IT Crises vs. Vacation: Sometimes It Isn't Pretty
CWmike writes "It's true that IT systems have become essential to business operations, but the successful functioning of the IT department shouldn't rest on any one person's shoulders. All told, vacations serve as mini tests to prove if a department can function when key players are away. That's the theory, anyway. In reality, IT departments sometimes flunk. The results can either be comical or turn out to be a serious wake-up call to organizations that need a better Plan B. To prime your mental pump before your own vacation, Computerworld compiled anecdotes about good vacations gone bad."
I'm personally aware thru my late father, who was an accountant, of two companies that had employees embezzling funds for years. One telltale sign was that they never took vacations, because their replacements would have discovered what they were up to. Businesses should insist that their personnel take time off, just to make malfeasance easier to detect.
I off and on contracted for a place where this was hugely important.
What they'd do is come up with some bullshit reason they were giving a bunch of people 2 or 3 extra weeks of vacation but it must be taken within a short time frame (that quarter or the next two quarters), usually times to align with the summer already planned vacations, and sometimes not entirely bullshit.
Either way, if you were gone for about 3 weeks, and no one really needed you for that time off, your job was going to be axed shortly. Maternity leave? No problem, your job will definitely be here when you get back because we'll try not to fill it at all, and if we don't need it, you're gone as soon as we're legally allowed when you get back.
It's slimy, but it's business.
Fault tolerance is a serious problem. If you only have two people who know a system, both of whom work in the same area, and both get the same infectious disease for a week you have a problem. On the other hand, having 3 or 4 people with redundant skills is a waste of money. I can see the appeal of cloudsourcing to a 3rd party in that regard.
On a personal basis, if you don't have something you, and only you can do until the day you retire you're taking serious risk. That doesn't have to be technical of course, you can be the only one who knows how to deal with the crazy redhead secretary in another department who bothers you all the time, or you could be the only one who knows how stuff in storage is laid out or whatever. It's a tricky balance between 'manpower intensive to replace' and 'crippling the company if you get hit by a bus'.
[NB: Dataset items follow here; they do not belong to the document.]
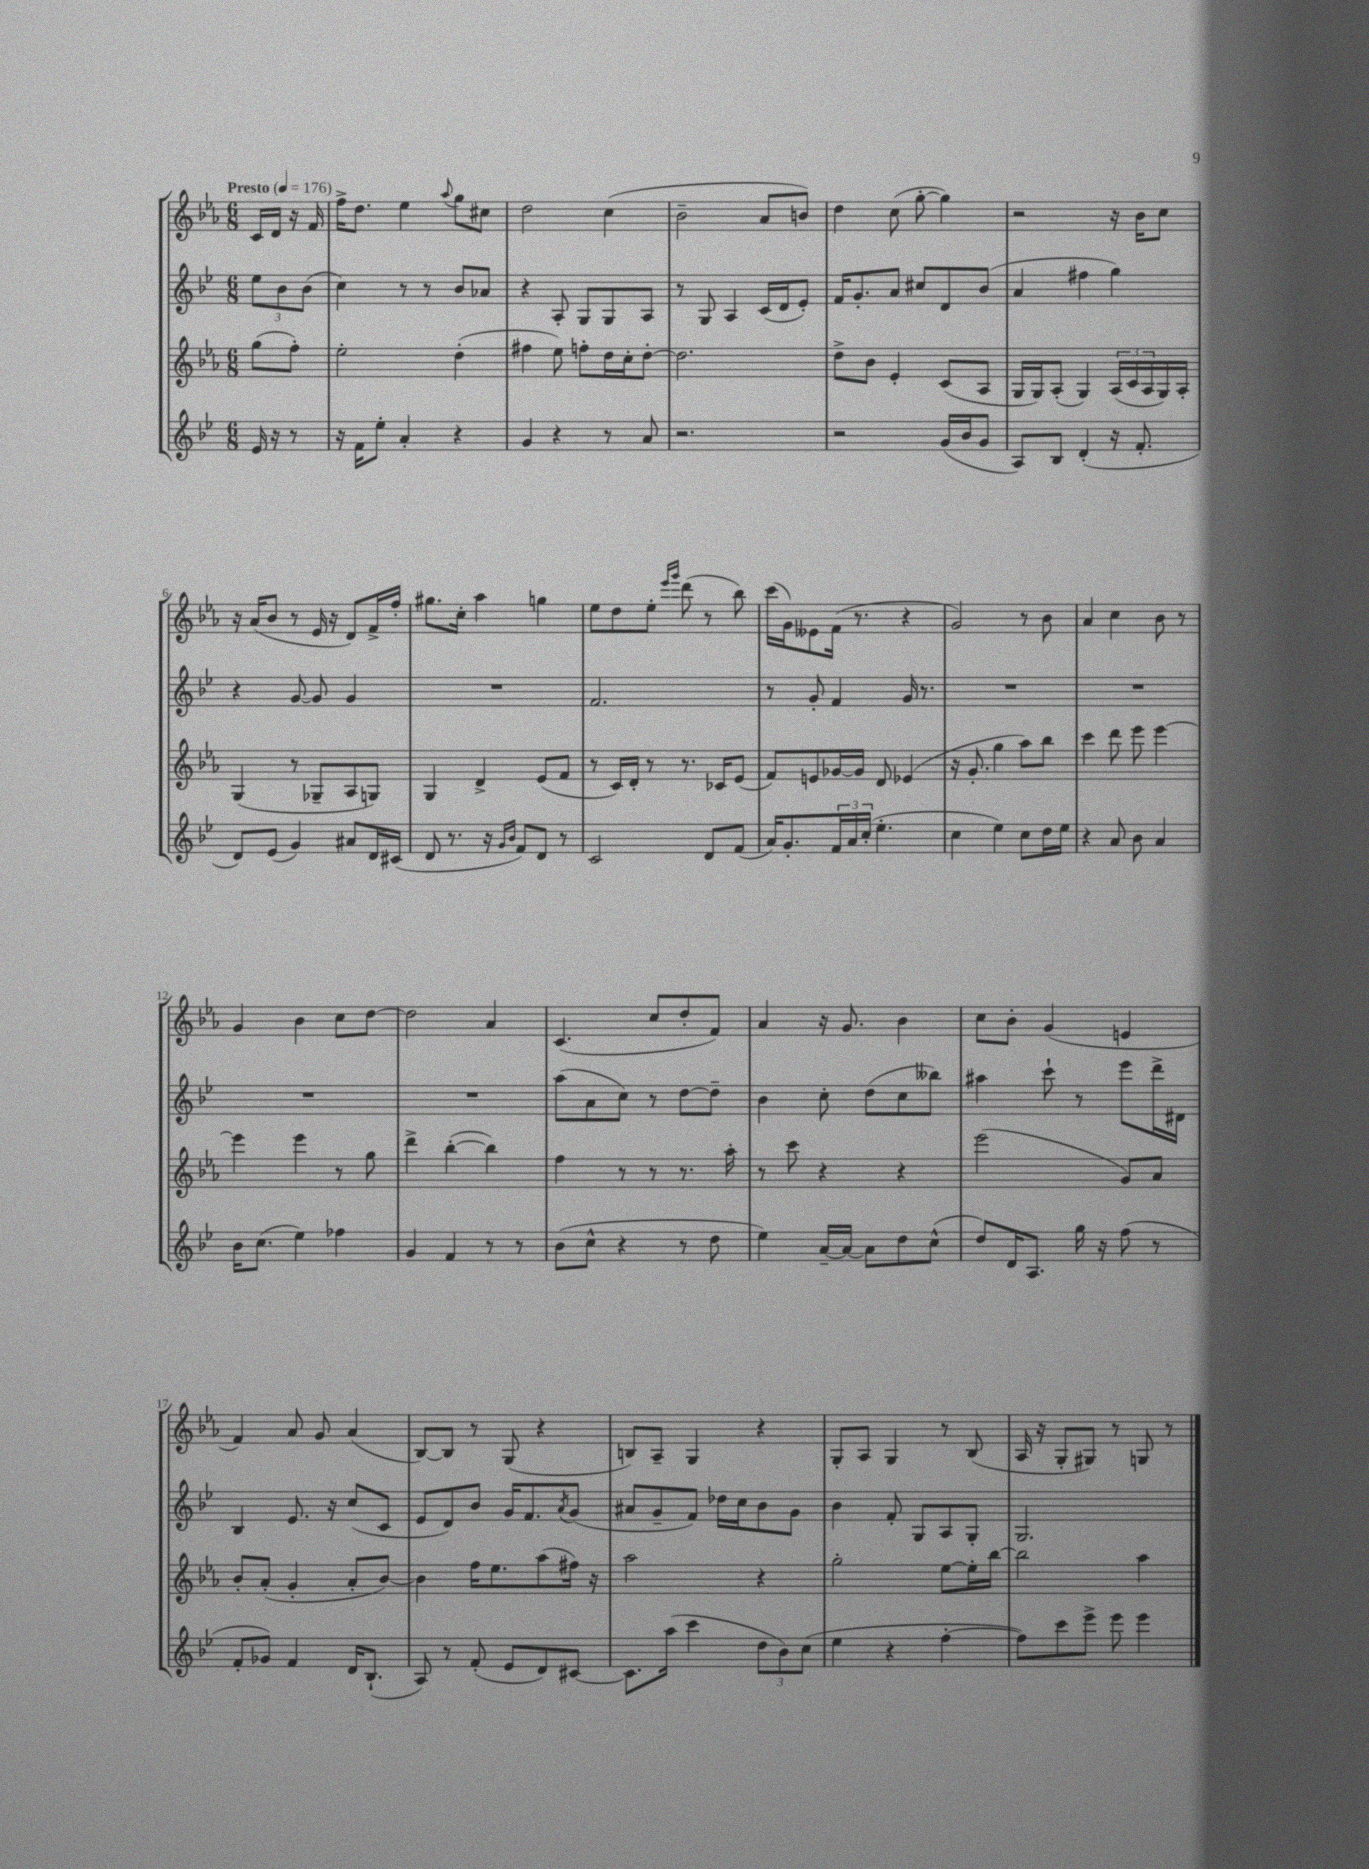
<<
\new StaffGroup <<
\new Staff = "s0" {
    \clef treble \key ees \major \numericTimeSignature \time 6/8 \partial 4 \tempo "Presto" 4 = 176
    c'16 d'16 r16 f'16 |
    f''16-> d''8. ees''4 \appoggiatura { aes''8 } g''8 cis''8 |
    d''2 c''4( |
    bes'2-- aes'8 b'8) |
    d''4 c''8( g''8~-. g''4) |
    r2 r16 bes'16 c''8 |
    r16 aes'16( bes'8 r8 ees'16 r16 d'8) f'16-> f''16-. |
    gis''8. c''16-. aes''4 g''4 |
    ees''8 d''8 ees''8-. \grace { ees'''16 g'''16 } d'''8( r8 bes''8) |
    c'''16( g'16) eeses'8 f'16( r8. r4 |
    g'2) r8 bes'8 |
    aes'4 c''4 bes'8 r8 |
    g'4 bes'4 c''8 d''8~ |
    d''2 aes'4 |
    c'4.( c''8 d''8-. f'8) |
    aes'4 r16 g'8. bes'4 |
    c''8 bes'8-. g'4( e'4 |
    f'4) aes'8 g'8 aes'4( |
    bes8~) bes8 r8 g8( r4 |
    b8) aes8-- g4 r4 |
    g8-. aes8 g4 r8 bes8( |
    aes16 r16 g8-. gis8) r8 g8 r8 \bar "|." |
}
\new Staff = "s1" {
    \clef treble \key bes \major \numericTimeSignature \time 6/8 \partial 4
    \tuplet 3/2 { ees''8 bes'8 bes'8( } |
    c''4) r8 r8 bes'8 aes'8 |
    r4 a8-. g8 g8 a8 |
    r8 g8 a4 c'16( d'16 ees'8-.) |
    f'16 g'8.-. a'8 cis''8 d'8 bes'8( |
    a'4 fis''4 g''4) |
    r4 g'8~ g'8 g'4 |
    R2. |
    f'2. |
    r8 g'8-. f'4 g'16 r8. |
    R2. |
    R2. |
    R2. |
    R2. |
    a''8( a'8 c''8) r8 d''8~ d''8-- |
    bes'4 c''8-. d''8( c''8 beses''8) |
    ais''4 c'''8-! r8 ees'''8 d'''16-> dis'16 |
    bes4 ees'8. r16 c''8( c'8 |
    ees'8 d'8) bes'8 g'16 f'8. \acciaccatura { a'8 } g'8( |
    ais'8 g'8-- f'8) des''16 c''16 bes'8 g'8 |
    bes'4 f'8-. g8 a8 g8-. |
    g2. \bar "|." |
}
\new Staff = "s2" {
    \clef treble \key ees \major \numericTimeSignature \time 6/8 \partial 4
    g''8( f''8-.) |
    ees''2-. d''4-.( |
    fis''4 ees''8) f''8-. d''16 c''16-. d''8~-. |
    d''2. |
    d''8-> bes'8 ees'4-. c'8( aes8 |
    g16 g16) aes8-.( g4) \tuplet 3/2 { aes16( c'16 aes16 } g16) aes16-. |
    g4( r8 ges8-- aes8 g8) |
    g4 d'4-> ees'8( f'8 |
    r8 c'16) d'16-. r8 r8. ces'16 ees'8( |
    f'8) e'8 ges'16~ ges'16 d'8 ees'4( |
    r16 g'8.-. g''4 aes''8) bes''8 |
    c'''4 d'''8 ees'''8 ees'''4~ |
    ees'''4 ees'''4 r8 g''8 |
    d'''4-> bes''4~-.( bes''4) |
    f''4 r8 r8 r8. aes''16-. |
    r8 c'''8 r4 r4 |
    ees'''2( g'8) aes'8 |
    bes'8-. aes'8-.( g'4-. aes'8-. bes'8~) |
    bes'4 f''16 ees''8. aes''8( fis''16) r16 |
    aes''2 r4 |
    g''2-. ees''8~ ees''16-. bes''16~ |
    bes''2 aes''4 \bar "|." |
}
\new Staff = "s3" {
    \clef treble \key bes \major \numericTimeSignature \time 6/8 \partial 4
    ees'16 r16 r8 |
    r16 f'16 ees''8-. a'4-. r4 |
    g'4 r4 r8 a'8 |
    r2. |
    r2 g'16( bes'16 g'8 |
    a8) bes8 d'4-.( r16 f'8.-. |
    d'8) ees'8( g'4) ais'8 d'16 cis'16( |
    d'8 r8. r16 \grace { g'16 bes'16 } f'8) d'8 r8 |
    c'2 d'8 f'8( |
    a'16) g'8.-. \tuplet 3/2 { f'16 a'16 c''16-.( } ees''4.-. |
    c''4 ees''4) c''8 d''16 ees''16 |
    r4 a'8 bes'8 a'4 |
    bes'16 c''8.( ees''4) fes''4 |
    g'4 f'4 r8 r8 |
    bes'8( c''8-^ r4 r8 d''8 |
    ees''4) a'16~-- a'16~ a'8 d''8 c''8-^( |
    d''8) d'16 a8. g''16 r16 f''8( r8 |
    f'8-. ges'8) f'4 d'16 bes8.-!( |
    a8) r8 f'8-.( ees'8 d'8) cis'8~ |
    cis'8. a''16( c'''4 \tuplet 3/2 { d''8 bes'8) c''8( } |
    ees''4 r4 f''4~-. |
    f''8) c'''8 ees'''8-> ees'''8 ees'''4 \bar "|." |
}
>>
>>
I used to think like you do. I believed that it is every man for themselves and that money in the bank was the only way to assure my freedom.
But now that I have a ton of money in the bank and am effectively retired and can do as I please, I am not so sure. I am the richest person I know. Everybody else I know still puts in the 9-to-5 (or often 8 to 7 and sometimes weekends) grind.
I don't think it is feasible to expect everyone, or even a simple majority, to achieve what I have achieved. Maybe its because, looking back, I can see that ~90% of my success is due to nothing more than being in the right place and the right time while only 10% is due to my own fortitude. Few people will ever be lucky enough to find themselves in similarly favourable circumstances.
So while I am still strongly in favour of some the things you wrote, like a competitive market for healthcare. I am not so sure that a go it alone approach is ever going to be successful given the array of forces organised against the modern peon.
When information is power, privacy is freedom.